*TASK 1*: Reproduce word for word the part of the passage on Kioumars Derambakhsh from "Kioumars Derambakhsh (کیومرث" up to and including "Countries since 1973.".
*TASK 2*: Extend the text on Kioumars Derambakhsh, picking up after its final line.

Iran film director and photographer

Kioumars Derambakhsh (کیومرث درم بخش; December 25, 1945, in Tehran – March 31, 2020, in Paris) was an Iranian filmmaker, producer, writer and photographer. He was the brother of Kambiz Darmakhsh, a well-known Iranian cartoonist. "Blind Owl + Life and Death of Sadegh Hedayat" starring Parviz Fanizadeh is one of the most famous films he has directed. He has made more than 100 documentaries and features films in European and Asian Countries since 1973.

== Life ==
Kioumars Derambakhsh moved to France in 1969 to study photography and cinema at the same time. Then he returned to Iran and started photographing in cinemas. Among his works in the field of photography, we can mention two films, Deer and Tangsir. Kioumars is known in the cinema as a writer, director, producer, editor, and photographer. He was a documentary filmmaker.

Arash Derambakhsh (French politician) is his son.

== Films ==

- The Bell (Jaras)
- The Blind Owl: Life and Death of Sadegh Hedayat (1975)
- The Spring Journey
- Sarbanan Kavir
- Iran is the land of religions
- The stone is raised
- Holy stone gardens
- Magical lithographs
- The Eclipse
- Boncou, Tribal Postman
- Heavenly migration
- Turkmen's Secrets
- Shepherd Man
- The World Is My Home
- Ascension (Rising to Heaven)

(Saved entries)

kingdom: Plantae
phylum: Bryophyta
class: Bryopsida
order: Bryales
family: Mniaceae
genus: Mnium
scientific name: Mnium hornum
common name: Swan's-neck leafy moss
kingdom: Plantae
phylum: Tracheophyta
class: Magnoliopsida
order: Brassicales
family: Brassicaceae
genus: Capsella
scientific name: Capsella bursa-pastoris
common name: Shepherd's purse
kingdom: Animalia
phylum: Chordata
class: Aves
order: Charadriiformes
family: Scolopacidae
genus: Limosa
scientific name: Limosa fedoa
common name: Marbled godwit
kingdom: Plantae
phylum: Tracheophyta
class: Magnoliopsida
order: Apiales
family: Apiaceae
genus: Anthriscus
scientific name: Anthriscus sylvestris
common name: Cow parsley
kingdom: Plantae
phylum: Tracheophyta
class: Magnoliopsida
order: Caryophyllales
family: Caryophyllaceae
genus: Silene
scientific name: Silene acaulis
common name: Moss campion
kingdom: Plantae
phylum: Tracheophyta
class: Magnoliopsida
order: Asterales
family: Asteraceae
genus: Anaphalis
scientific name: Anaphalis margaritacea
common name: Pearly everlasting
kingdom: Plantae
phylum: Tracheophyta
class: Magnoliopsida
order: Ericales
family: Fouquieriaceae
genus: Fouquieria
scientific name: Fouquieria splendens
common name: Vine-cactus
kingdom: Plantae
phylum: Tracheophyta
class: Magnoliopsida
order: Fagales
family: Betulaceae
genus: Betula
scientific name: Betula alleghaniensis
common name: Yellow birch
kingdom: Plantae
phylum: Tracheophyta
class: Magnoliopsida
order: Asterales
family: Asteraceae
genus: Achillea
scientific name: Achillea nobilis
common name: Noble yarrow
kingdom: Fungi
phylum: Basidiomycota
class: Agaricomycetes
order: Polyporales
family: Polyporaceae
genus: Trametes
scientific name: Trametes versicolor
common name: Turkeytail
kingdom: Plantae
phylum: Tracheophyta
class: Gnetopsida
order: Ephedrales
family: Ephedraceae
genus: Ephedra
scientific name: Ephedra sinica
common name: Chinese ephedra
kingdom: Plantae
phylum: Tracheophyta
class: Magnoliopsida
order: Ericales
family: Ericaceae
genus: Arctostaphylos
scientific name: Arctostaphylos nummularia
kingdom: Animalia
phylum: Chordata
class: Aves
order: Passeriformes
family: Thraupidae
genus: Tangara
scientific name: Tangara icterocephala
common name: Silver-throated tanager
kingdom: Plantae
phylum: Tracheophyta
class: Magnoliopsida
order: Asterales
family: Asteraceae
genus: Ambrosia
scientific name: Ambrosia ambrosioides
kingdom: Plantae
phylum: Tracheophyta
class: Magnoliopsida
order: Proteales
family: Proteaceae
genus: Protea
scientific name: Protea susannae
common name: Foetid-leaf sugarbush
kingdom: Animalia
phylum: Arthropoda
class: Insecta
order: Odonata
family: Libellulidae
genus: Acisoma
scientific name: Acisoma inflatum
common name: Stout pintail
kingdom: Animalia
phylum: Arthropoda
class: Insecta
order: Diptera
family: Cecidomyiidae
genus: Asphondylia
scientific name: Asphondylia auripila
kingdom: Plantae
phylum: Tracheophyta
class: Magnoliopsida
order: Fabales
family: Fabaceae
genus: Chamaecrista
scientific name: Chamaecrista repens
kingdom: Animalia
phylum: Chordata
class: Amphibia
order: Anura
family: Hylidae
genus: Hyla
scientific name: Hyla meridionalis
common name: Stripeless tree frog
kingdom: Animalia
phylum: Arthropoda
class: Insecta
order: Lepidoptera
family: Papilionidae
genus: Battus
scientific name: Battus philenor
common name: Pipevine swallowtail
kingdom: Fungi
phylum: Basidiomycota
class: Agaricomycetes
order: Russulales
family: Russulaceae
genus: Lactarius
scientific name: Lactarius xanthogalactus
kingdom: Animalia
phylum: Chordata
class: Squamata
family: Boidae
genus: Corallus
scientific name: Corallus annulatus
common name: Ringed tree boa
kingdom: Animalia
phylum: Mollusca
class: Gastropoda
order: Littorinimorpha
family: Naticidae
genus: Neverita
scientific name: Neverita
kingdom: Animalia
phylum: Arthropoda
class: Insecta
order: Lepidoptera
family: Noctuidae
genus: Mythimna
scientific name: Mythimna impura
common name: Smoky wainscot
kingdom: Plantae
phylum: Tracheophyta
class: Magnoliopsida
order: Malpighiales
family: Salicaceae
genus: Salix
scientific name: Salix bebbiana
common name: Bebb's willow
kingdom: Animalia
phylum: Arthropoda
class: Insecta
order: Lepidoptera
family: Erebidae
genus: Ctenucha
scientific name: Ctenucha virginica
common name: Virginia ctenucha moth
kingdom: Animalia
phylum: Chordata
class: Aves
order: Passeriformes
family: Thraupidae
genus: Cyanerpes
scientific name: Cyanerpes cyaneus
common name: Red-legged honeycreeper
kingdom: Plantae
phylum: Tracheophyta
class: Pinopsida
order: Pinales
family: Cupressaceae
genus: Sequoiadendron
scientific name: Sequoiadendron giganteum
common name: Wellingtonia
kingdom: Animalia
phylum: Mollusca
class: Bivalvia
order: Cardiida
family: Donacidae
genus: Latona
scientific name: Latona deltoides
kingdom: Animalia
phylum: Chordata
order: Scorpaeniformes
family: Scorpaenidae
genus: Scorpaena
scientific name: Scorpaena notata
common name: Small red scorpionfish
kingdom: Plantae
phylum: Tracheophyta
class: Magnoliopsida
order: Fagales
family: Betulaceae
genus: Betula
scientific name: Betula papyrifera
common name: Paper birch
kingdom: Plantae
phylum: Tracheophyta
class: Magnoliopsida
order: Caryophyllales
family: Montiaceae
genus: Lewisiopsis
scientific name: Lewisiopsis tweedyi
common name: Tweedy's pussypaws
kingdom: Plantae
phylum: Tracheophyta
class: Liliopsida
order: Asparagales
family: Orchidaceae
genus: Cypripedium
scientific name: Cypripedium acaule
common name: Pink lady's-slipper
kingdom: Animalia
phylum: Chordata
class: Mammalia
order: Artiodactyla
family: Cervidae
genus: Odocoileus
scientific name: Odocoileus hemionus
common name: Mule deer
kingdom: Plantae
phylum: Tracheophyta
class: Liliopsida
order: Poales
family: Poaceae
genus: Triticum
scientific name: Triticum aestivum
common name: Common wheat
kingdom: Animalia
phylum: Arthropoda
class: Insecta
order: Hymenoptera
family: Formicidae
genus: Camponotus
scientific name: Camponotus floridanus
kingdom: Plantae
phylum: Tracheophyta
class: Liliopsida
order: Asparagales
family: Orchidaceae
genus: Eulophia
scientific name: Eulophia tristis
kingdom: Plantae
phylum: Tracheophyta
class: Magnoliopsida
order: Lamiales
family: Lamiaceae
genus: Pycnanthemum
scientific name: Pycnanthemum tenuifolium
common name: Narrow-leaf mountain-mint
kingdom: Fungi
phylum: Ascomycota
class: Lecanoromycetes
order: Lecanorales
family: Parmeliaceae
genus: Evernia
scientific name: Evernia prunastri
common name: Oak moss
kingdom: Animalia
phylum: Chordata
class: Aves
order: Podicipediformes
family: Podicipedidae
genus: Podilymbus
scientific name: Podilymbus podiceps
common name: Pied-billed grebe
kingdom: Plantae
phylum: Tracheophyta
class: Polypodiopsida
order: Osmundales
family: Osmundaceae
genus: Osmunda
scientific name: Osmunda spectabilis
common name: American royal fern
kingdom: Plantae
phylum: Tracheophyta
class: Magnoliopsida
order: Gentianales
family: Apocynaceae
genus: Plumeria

*WRITTEN ANSWER 1*:
Kioumars Derambakhsh (کیومرث درم بخش; December 25, 1945, in Tehran – March 31, 2020, in Paris) was an Iranian filmmaker, producer, writer and photographer. He was the brother of Kambiz Darmakhsh, a well-known Iranian cartoonist. "Blind Owl + Life and Death of Sadegh Hedayat" starring Parviz Fanizadeh is one of the most famous films he has directed. He has made more than 100 documentaries and features films in European and Asian Countries since 1973.

*WRITTEN ANSWER 2*:
- The Color of Blood is Red
- Megalithic Mysteries
- Meeting Jesus Christ
- My Heart Bam
- Soil & Silk
- Voyage to Persia
- On the roof of Asia
- The Music Garden
- Fish & Stone
- The Oriental Dreams
- Secrets of Khaajoo Bridge
- Eight Edens
- Dream of an island
- Warning
- Bakhtiari
- Zaroastrian
- Blue Dream
- Vang Cathedral
- Secrets of Persepolis
- Qashghaie Tribe Bride
- Sunni Minority
- Wilderness Of Loneliness
- Pasargad
- The Iranian Lady
- The Garden of Paradise
- The Pigeon House Tower
- A 13-part series about the introduction of Iran's cultural heritage

== Death ==
Kioumars died of coronavirus 2020 in Paris, France, on April 3, 2016, at the age of 74.